[Collected data entries]
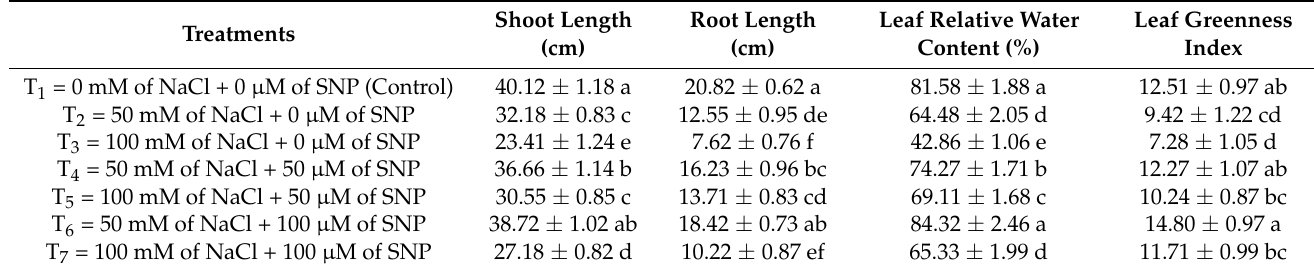
Table 1. Effect of SNP on shoot, root, and leaf attributes of lentils grown under different NaCl levels. Treatments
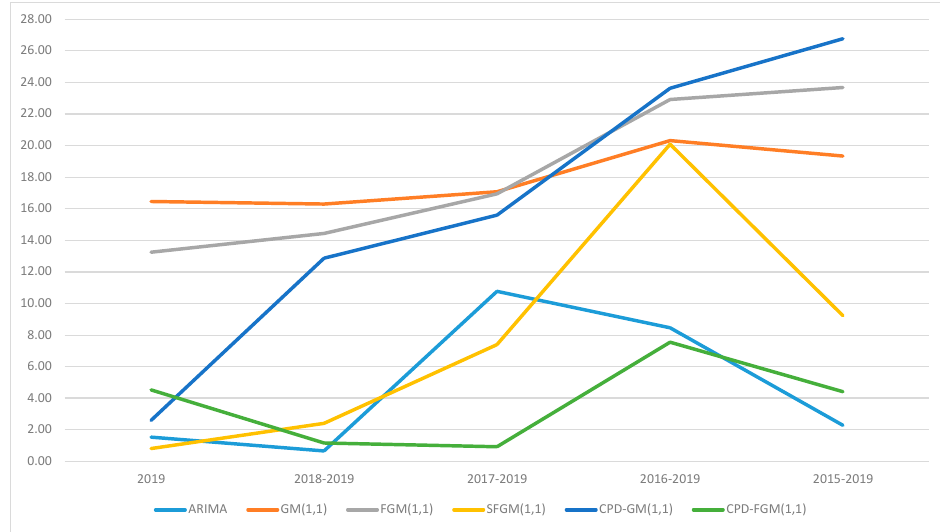
Figure 5. The MAPE of the six comparison models for different test sets.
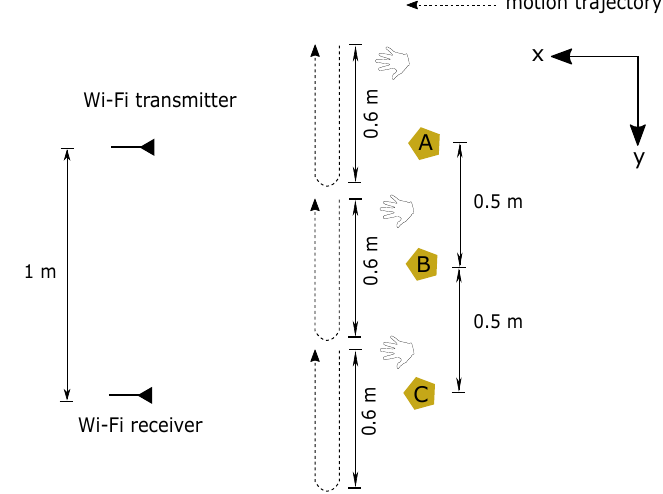
Figure 11. Experiment scenarios of hand motion detection at point A, B, and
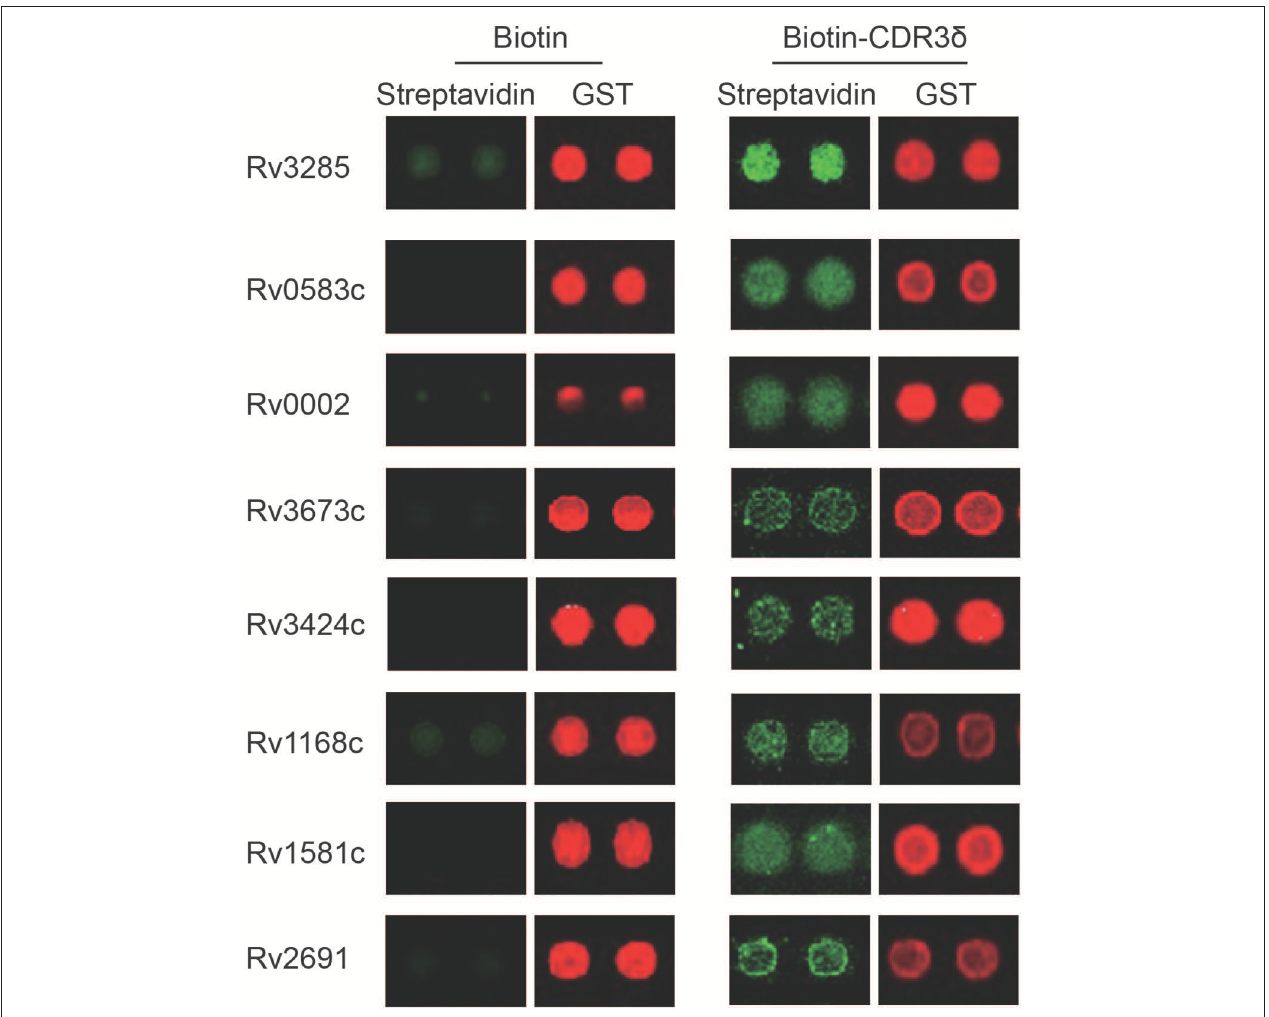
FIGURE 5 | Mtb antigen-related protein ligands bound to CDR3 δ peptides screened using the Mtb proteome chip. Red fluorescence marks the GST tag, indicating the presence of the corresponding protein on the chip. Green fluorescence marks the binding of the probe. Lines 1, 3, 5, and 7 act as the bio-CDR3 peptide, lines 2, 4, 6, and 8 act as the biotin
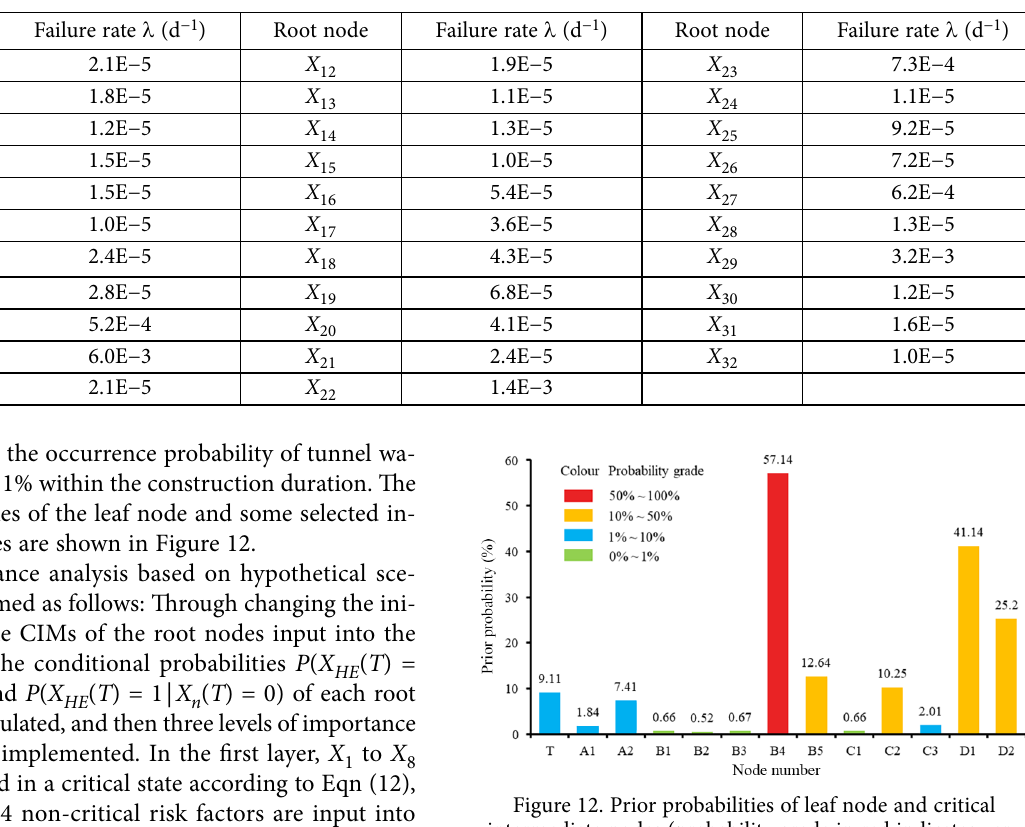
Table 19. Failure rate estimations of root nodes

* _ACTIVITY_: Copy out every entry above exactly. Leave the pictures out.

* _OUTPUT FOR THIS EXERCISE_:
Table 1. Effect of SNP on shoot, root, and leaf attributes of lentils grown under different NaCl levels. Treatments
Figure 5. The MAPE of the six comparison models for different test sets.
Figure 11. Experiment scenarios of hand motion detection at point A, B, and
FIGURE 5 | Mtb antigen-related protein ligands bound to CDR3 δ peptides screened using the Mtb proteome chip. Red fluorescence marks the GST tag, indicating the presence of the corresponding protein on the chip. Green fluorescence marks the binding of the probe. Lines 1, 3, 5, and 7 act as the bio-CDR3 peptide, lines 2, 4, 6, and 8 act as the biotin
Table 19. Failure rate estimations of root nodes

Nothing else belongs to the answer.